▶ **THE PROBLEM**: Check every line of the data below for "back". Copy each one that has it.

----- DATA SHOWN

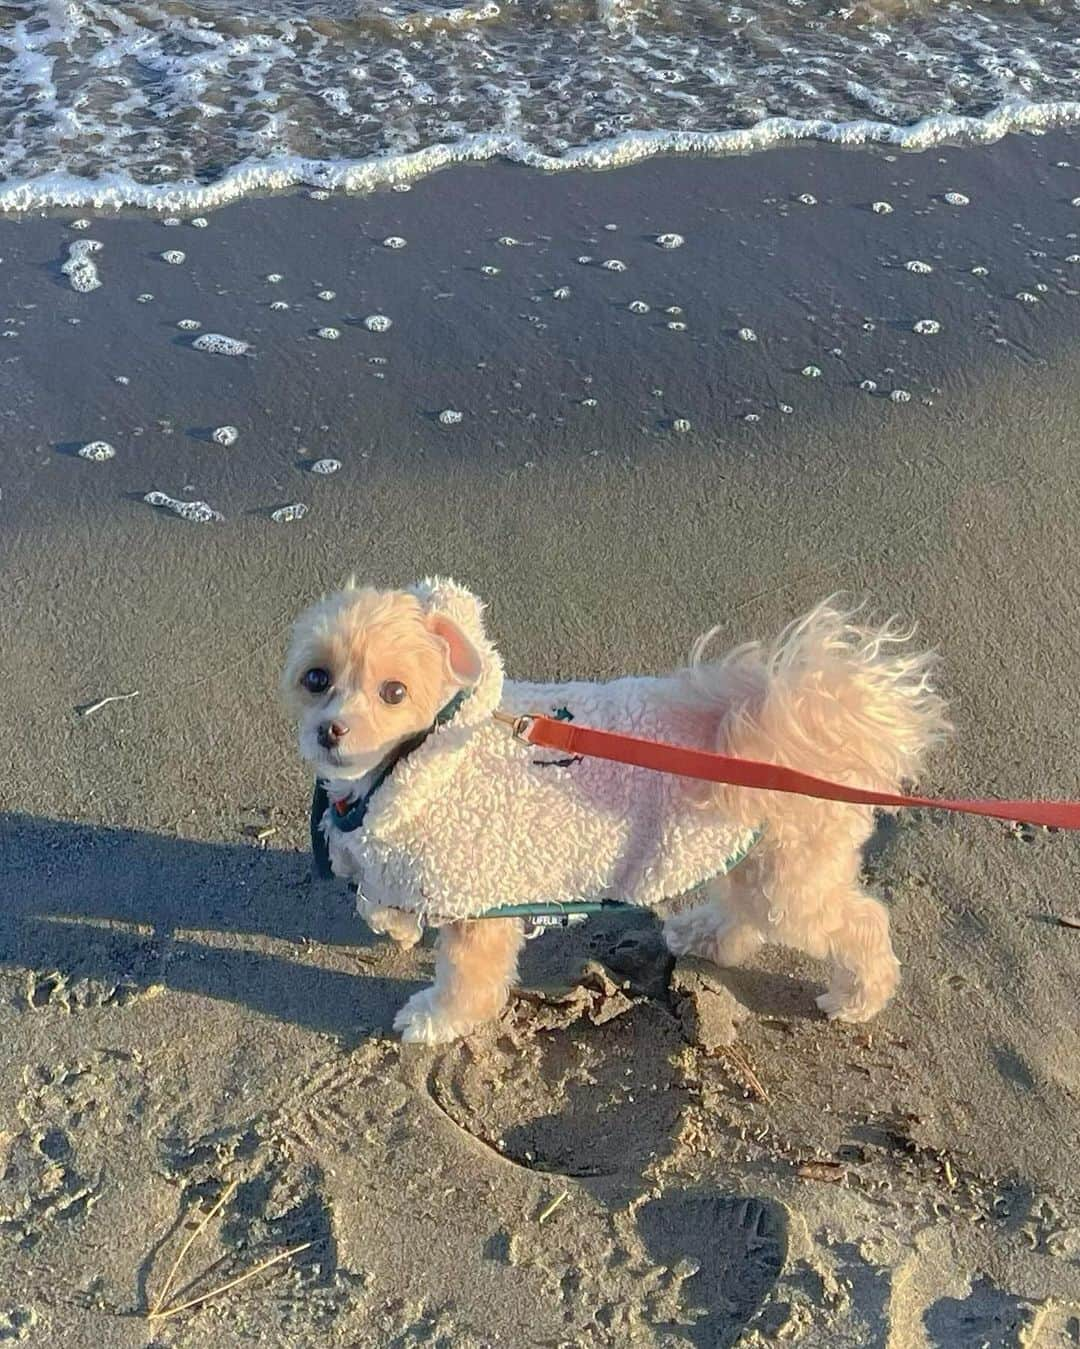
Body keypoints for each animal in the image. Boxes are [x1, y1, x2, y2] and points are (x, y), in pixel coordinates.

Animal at [281, 577, 949, 1041]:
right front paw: (396, 924)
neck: (423, 752)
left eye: (394, 692)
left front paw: (435, 1019)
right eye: (316, 679)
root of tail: (803, 723)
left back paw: (859, 996)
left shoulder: (481, 904)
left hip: (786, 881)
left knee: (859, 922)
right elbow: (376, 899)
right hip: (750, 854)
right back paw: (706, 934)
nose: (330, 732)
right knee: (743, 912)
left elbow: (466, 982)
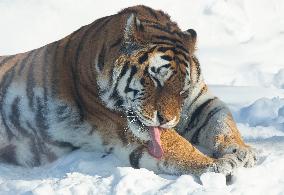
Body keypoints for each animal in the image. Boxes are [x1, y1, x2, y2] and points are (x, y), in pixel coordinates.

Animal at [0, 4, 258, 175]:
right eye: (156, 80)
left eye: (182, 92)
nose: (166, 120)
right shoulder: (121, 124)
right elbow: (177, 144)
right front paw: (217, 165)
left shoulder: (200, 102)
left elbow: (222, 122)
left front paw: (243, 152)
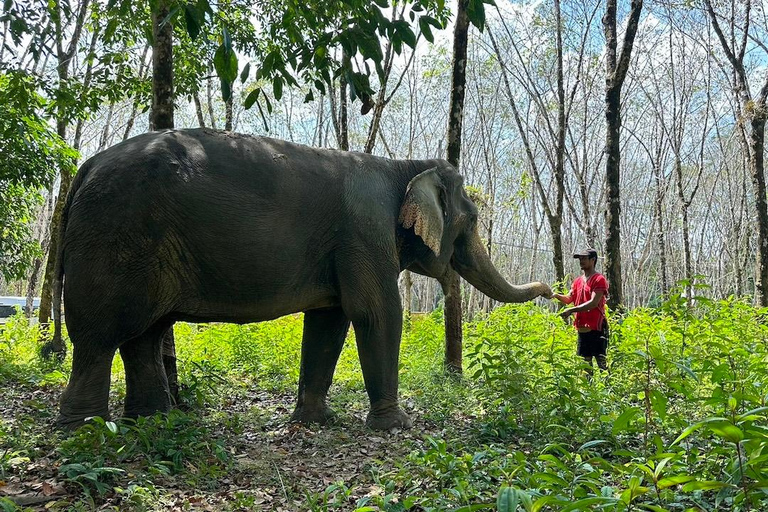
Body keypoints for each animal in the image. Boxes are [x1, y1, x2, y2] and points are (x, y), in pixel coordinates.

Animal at [55, 127, 552, 428]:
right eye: (472, 220)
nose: (552, 290)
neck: (402, 165)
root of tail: (85, 166)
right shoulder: (364, 228)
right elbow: (376, 314)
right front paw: (395, 426)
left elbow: (329, 322)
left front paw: (314, 422)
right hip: (113, 237)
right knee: (99, 336)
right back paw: (85, 430)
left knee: (144, 336)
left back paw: (154, 421)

----------

▶ **OUTPUT OF THE EXERCISE**:
left back paw: (859, 996)
right back paw: (706, 934)
right back paw: (85, 430)
left back paw: (154, 421)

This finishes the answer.